Upon reading this epic we see that the people believed all the celestial objects, as well as the planet, the atmosphere, and the 'heavens' were gods or goddesses. Egyptian pantheism also gave every god and goddess physical form, and there were over 40 of them. Those who were not in the form of a celestial object, such as the sun, moon, and stars, were in the form of one of the other species of animals that the people were familiar with. Others had the forms of at least two or three animals combined, such as having the head of a jackal attached to the body of a human being.
So Genesis was written as a rebuttal. The sun, moon, and stars were described as simply objects which produced light in the sky. The atmosphere was simply the division between the planet and the 'heavens'. The other species of animals, both land and aquatic, were simply other animals rather than representations of gods and goddesses. By the time the reader had gone from Genesis 1:1 to 2:3, the only Being that could be seen as being a deity was also a Being who was seperate from all that he had created. It was a demythologization of all that they had learned previously.
The second creation story (Genesis 2:4-25) separated man from all the other species of animals, a teaching that was contrary to the egyptian creation epic. Whereas in the earlier story man had simply been created on the last day along with all the other animals and then 'dumped' on this planet, the Genesis story spoke of his being created in a unique way. God gave Adam the job of naming all the other species of animals, a symbol of authority at that time. Adam could also converse directly with God. Adam had a region where he could live comfortably, free of arduous labor. Even his spouse was created in a unique manner.
And both Adam and Eve had the power to deliberately disobey God by choosing their own pride over his wisdom, and thus attaining the knowledge of good and evil. This no other specie of animal has to this day. Only mankind has the notion of some actions' being seen as good while other actions are to be seen as evil as a part of his psyche.
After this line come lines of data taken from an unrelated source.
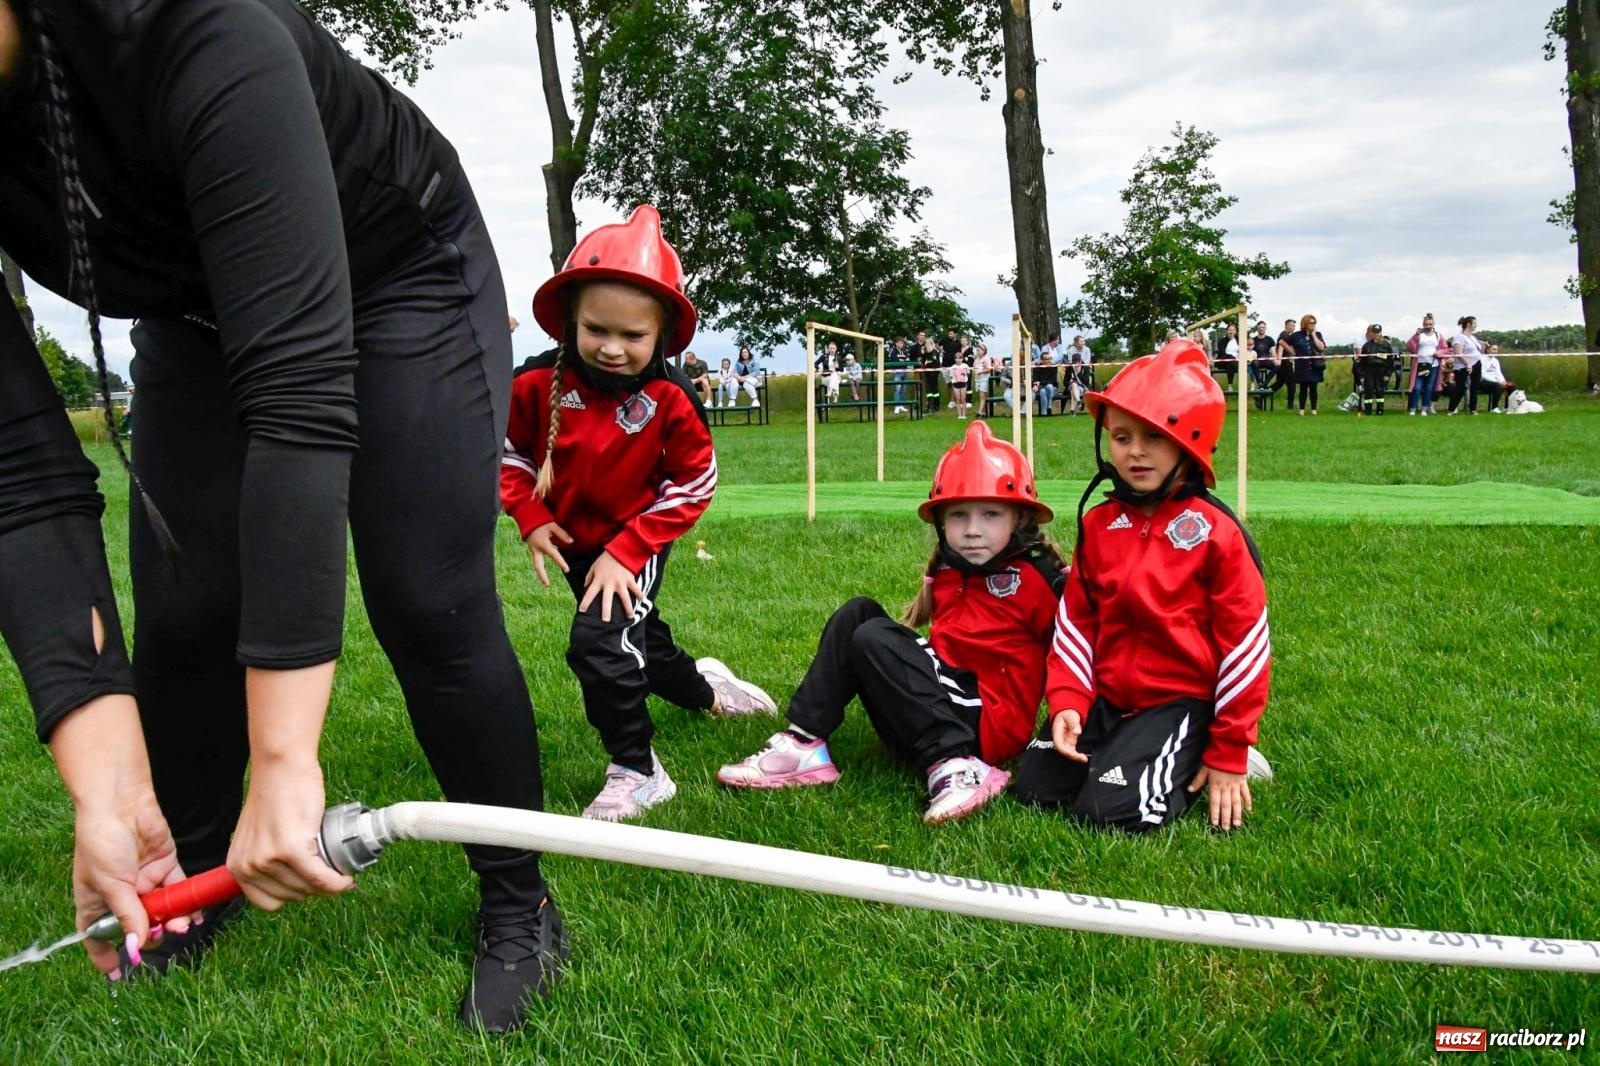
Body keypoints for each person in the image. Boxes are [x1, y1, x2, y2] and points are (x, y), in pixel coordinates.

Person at [0, 0, 561, 1031]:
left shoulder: (196, 29)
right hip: (197, 309)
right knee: (184, 610)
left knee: (424, 593)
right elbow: (16, 476)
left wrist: (285, 756)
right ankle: (192, 873)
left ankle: (518, 894)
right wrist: (106, 788)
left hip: (397, 271)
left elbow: (299, 398)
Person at [502, 205, 778, 824]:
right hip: (575, 542)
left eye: (633, 336)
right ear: (570, 319)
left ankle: (637, 770)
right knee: (642, 646)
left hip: (633, 541)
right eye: (597, 329)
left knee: (600, 645)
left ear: (662, 336)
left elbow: (693, 483)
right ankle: (708, 689)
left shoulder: (671, 399)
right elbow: (510, 453)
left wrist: (627, 552)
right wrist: (527, 513)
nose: (612, 348)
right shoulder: (532, 385)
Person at [716, 420, 1066, 824]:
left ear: (1019, 519)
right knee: (858, 613)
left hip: (986, 723)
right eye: (958, 516)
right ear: (940, 521)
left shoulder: (1038, 579)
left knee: (874, 637)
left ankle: (958, 767)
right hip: (938, 703)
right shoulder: (950, 571)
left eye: (990, 514)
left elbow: (1075, 648)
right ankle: (802, 743)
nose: (972, 530)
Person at [1012, 340, 1272, 832]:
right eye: (1121, 436)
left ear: (1191, 441)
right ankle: (1131, 751)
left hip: (1179, 701)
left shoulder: (1217, 533)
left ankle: (1198, 753)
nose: (1134, 451)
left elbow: (1246, 647)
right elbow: (1075, 623)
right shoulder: (1100, 523)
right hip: (1109, 697)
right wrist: (1068, 700)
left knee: (1111, 811)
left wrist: (1230, 748)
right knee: (1035, 789)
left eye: (1153, 436)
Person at [1405, 313, 1445, 416]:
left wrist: (1438, 353)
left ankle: (1424, 409)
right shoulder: (1419, 335)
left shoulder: (1438, 336)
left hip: (1434, 365)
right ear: (1423, 324)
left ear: (1433, 324)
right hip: (1420, 364)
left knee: (1429, 387)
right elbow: (1409, 346)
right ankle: (1413, 408)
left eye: (1430, 324)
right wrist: (1415, 336)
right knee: (1417, 387)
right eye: (1426, 324)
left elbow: (1445, 349)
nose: (1428, 326)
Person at [1288, 314, 1327, 415]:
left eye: (1314, 323)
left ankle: (1314, 410)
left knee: (1313, 388)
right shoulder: (1296, 335)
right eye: (1311, 323)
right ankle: (1301, 410)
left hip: (1315, 366)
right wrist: (1292, 352)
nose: (1313, 325)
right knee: (1303, 389)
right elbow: (1283, 342)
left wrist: (1313, 335)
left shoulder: (1318, 334)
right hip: (1302, 366)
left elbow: (1322, 347)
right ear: (1305, 323)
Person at [1355, 324, 1396, 417]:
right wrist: (1362, 376)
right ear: (1371, 333)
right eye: (1374, 332)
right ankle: (1368, 411)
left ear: (1381, 332)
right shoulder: (1367, 345)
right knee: (1368, 391)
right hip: (1369, 370)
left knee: (1380, 391)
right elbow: (1362, 362)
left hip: (1381, 370)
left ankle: (1380, 411)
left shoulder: (1386, 345)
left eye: (1378, 332)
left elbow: (1390, 361)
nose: (1376, 334)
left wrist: (1388, 374)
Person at [1248, 322, 1276, 407]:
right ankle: (1260, 383)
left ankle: (1263, 385)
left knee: (1277, 365)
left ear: (1265, 328)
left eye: (1263, 327)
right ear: (1257, 328)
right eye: (1260, 327)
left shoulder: (1270, 339)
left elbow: (1273, 351)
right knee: (1254, 363)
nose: (1261, 329)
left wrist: (1275, 359)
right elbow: (1248, 349)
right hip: (1257, 360)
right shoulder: (1254, 340)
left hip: (1267, 360)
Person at [1212, 323, 1240, 392]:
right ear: (1227, 331)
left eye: (1233, 330)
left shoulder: (1239, 340)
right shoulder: (1222, 341)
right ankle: (1230, 385)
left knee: (1231, 363)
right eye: (1230, 330)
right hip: (1224, 361)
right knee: (1230, 358)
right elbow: (1222, 352)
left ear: (1236, 331)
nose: (1231, 332)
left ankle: (1230, 385)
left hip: (1235, 362)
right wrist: (1230, 357)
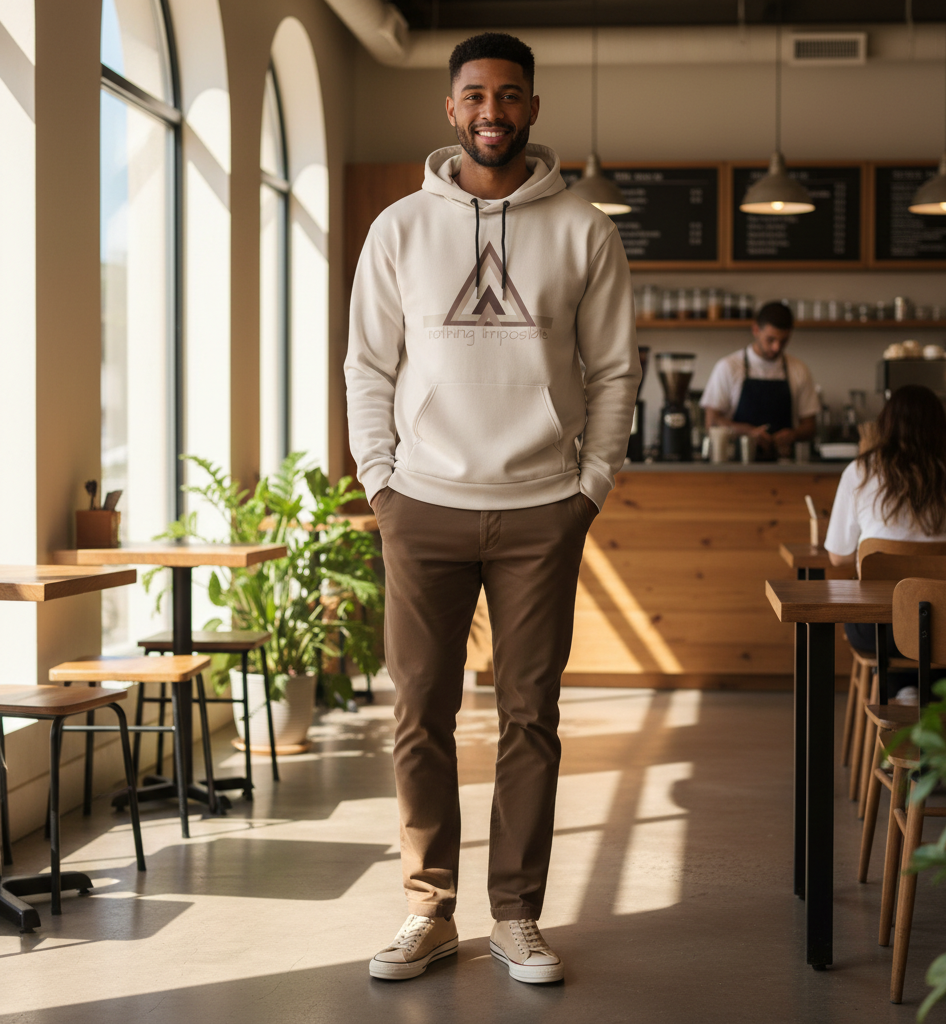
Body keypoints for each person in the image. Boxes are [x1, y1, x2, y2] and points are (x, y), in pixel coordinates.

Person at [345, 32, 640, 984]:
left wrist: (588, 488)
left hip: (540, 506)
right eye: (476, 94)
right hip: (420, 503)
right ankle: (428, 910)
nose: (493, 111)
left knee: (531, 716)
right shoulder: (398, 228)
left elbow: (614, 372)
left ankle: (516, 914)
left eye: (510, 96)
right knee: (420, 713)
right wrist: (381, 483)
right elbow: (368, 367)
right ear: (451, 108)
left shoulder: (585, 230)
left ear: (532, 109)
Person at [824, 385, 946, 701]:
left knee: (891, 620)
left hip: (880, 633)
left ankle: (901, 697)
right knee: (933, 627)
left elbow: (836, 556)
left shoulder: (860, 470)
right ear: (941, 425)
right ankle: (926, 699)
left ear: (885, 424)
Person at [700, 301, 819, 459]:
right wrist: (747, 432)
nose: (776, 347)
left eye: (783, 341)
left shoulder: (799, 369)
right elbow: (712, 422)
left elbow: (810, 426)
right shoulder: (729, 367)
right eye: (770, 340)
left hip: (783, 463)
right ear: (755, 329)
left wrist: (793, 434)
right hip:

And what about the temptation and the serpent? Those to whom this was written would have immediately recognized it. It was the egyptian story of Ra the sun god engaging Sebau the serpent-fiend in battle, only in this story it was used to describe how mankind developed the knowledge of good and evil. Even the forcing of the serpent to crawl on his belly was taken directly from Ra's defeat of Sebau, and then his hacking off his front legs and binding his hind legs together. What fundamentalists try to describe as a literal event was seen by those to whom it was written as the means whereby Genesis' author identified the point in time when mankind lost its innocence.